①玄米(白米でもまあ、いいですけど、できれば玄米)

 カセットコンロと水があれば、炊くことができます。そして「玄米」には食物繊維が豊富で、生命力(プラーナ)も豊富に残っています。白米をずーっと水につけっぱなしにしておくと腐りますが、玄米をずーっと水につけっぱなしにすると芽がでます。それは生きているからです。

②豆類(黒豆や小豆など)

 保存料など使わなくても、そもそも長期保存できます。そして玄米同様に生きています。玄米に混ぜて炊くことで、良質なタンパク質を摂ることもできます。

③芋や大根、人参などの根菜類

 これも保存料を使わなくても、かなり長期保存できます。そして普段から使うような食材です。ですから、ローリングストックという概念からすれば、最も適している食材と言えるでしょう。

④みそ

 なるべく良い味噌を普段から使いましょう。ホンモノの味噌はそもそも長期保存できます。安くはありませんが、普段から使うので健康によいです。

⑤ナッツなど

 アーモンドやくるみ、ピーナッツなどのナッツ類は、栄養価が高く保存できます。普段から食べているといいですよ。良質な脂質を確保出来ます。これもローリングストックに適していますが、普段から食べるか?という問題はありそうです。

 

 極めて重要なポイントを付け加えますと、普段から自分で料理することが「ローリングストック」には必須であるということです。コンビニのお弁当やスーパーのお総菜ばかりを食べているのなら、上記のローリングストックはできません。レトルト食品とかカップ麺を備蓄という考え方は、実は普段からの食生活の一端の現れに他なりません。一度、自分の食生活を見直してみることが、健康に良いローリングストックの第一歩になるでしょう。

 

最後に・・・「自然災害と共に生きる」と覚悟すること

 地震などの災害は、起こらない方がよいのですが、日本に暮らす限り避けて通ることはできません。5年生社会でも「自然災害と共に生きる」という単元があります。自然災害をなくすのでもなく、避けるのでもなく、「共に生きる」のです。
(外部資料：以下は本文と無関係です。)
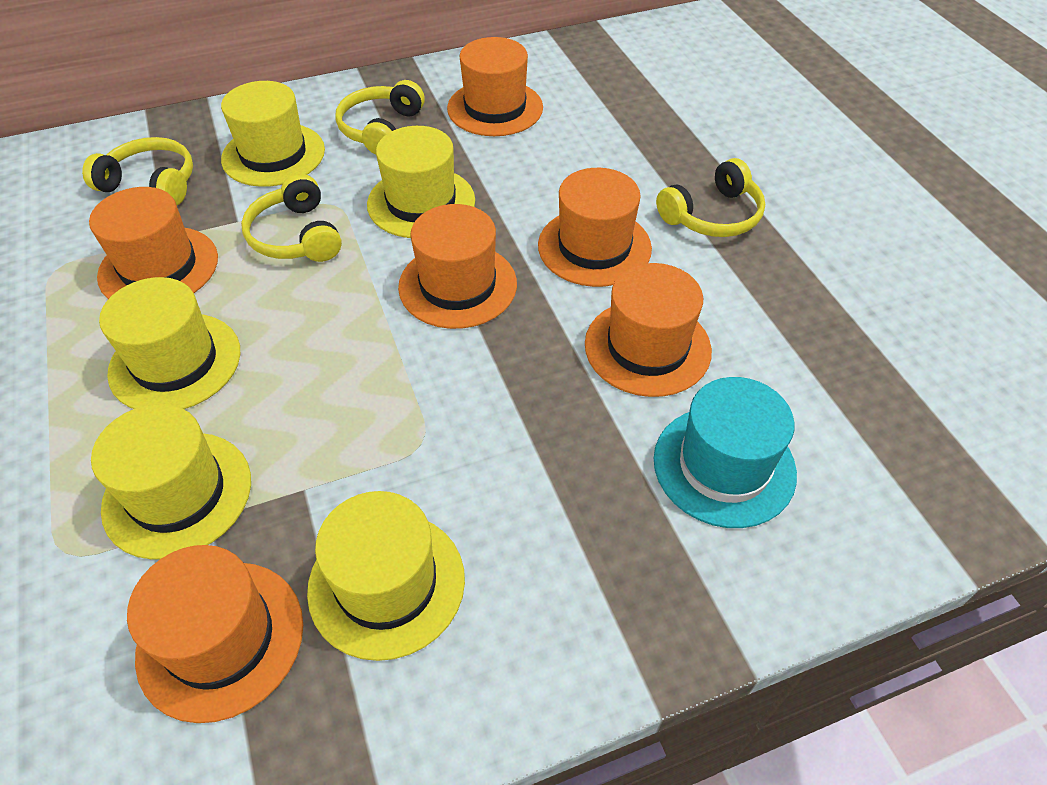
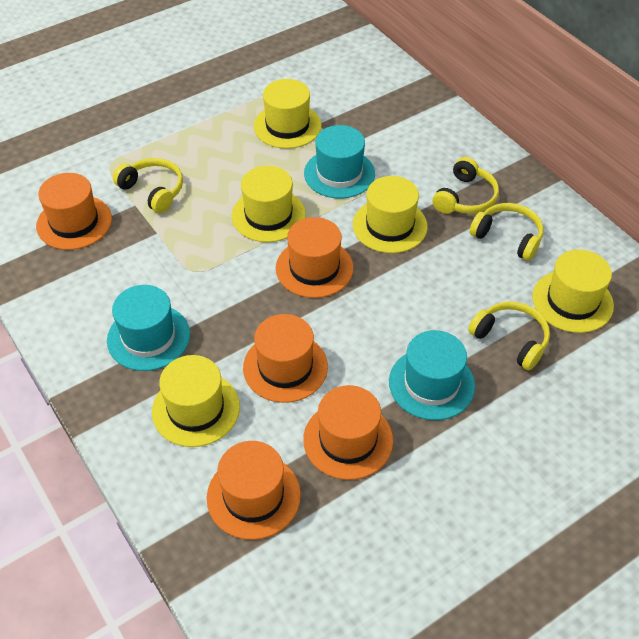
orange hat: 6 -> 5
turquoise hat: 1 -> 3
 自然災害はなくせません。地球が生きているからです。地球は呼吸するように様々な現象を起こします。そこにたまたま人が住んでいるので「自然災害」になるだけで、人が居なければ「災害」にはなりません。ただの「自然現象」です。

 だからこそ、人がそこに住まわせてもらっているという感覚が必要で、人が自然状態に合わせて共生するという覚悟が大切なのです。

 東日本大震災から12年。備蓄だけでなく、災害時の避難経路の確認や連絡方法の確認、家財道具の耐震準備など、本当はやることがたくさんあるのですが、残念ながら教訓というのは風化していきます。油断してしまいます。

 毎年、この時期に、地震特集を組んでくれるテレビ番組感謝しながら、今回の記事を終わります。最後まで読んでいただき、ありがとうございました。少しでも備蓄について考えるきっかけになっていただけたら嬉しいです。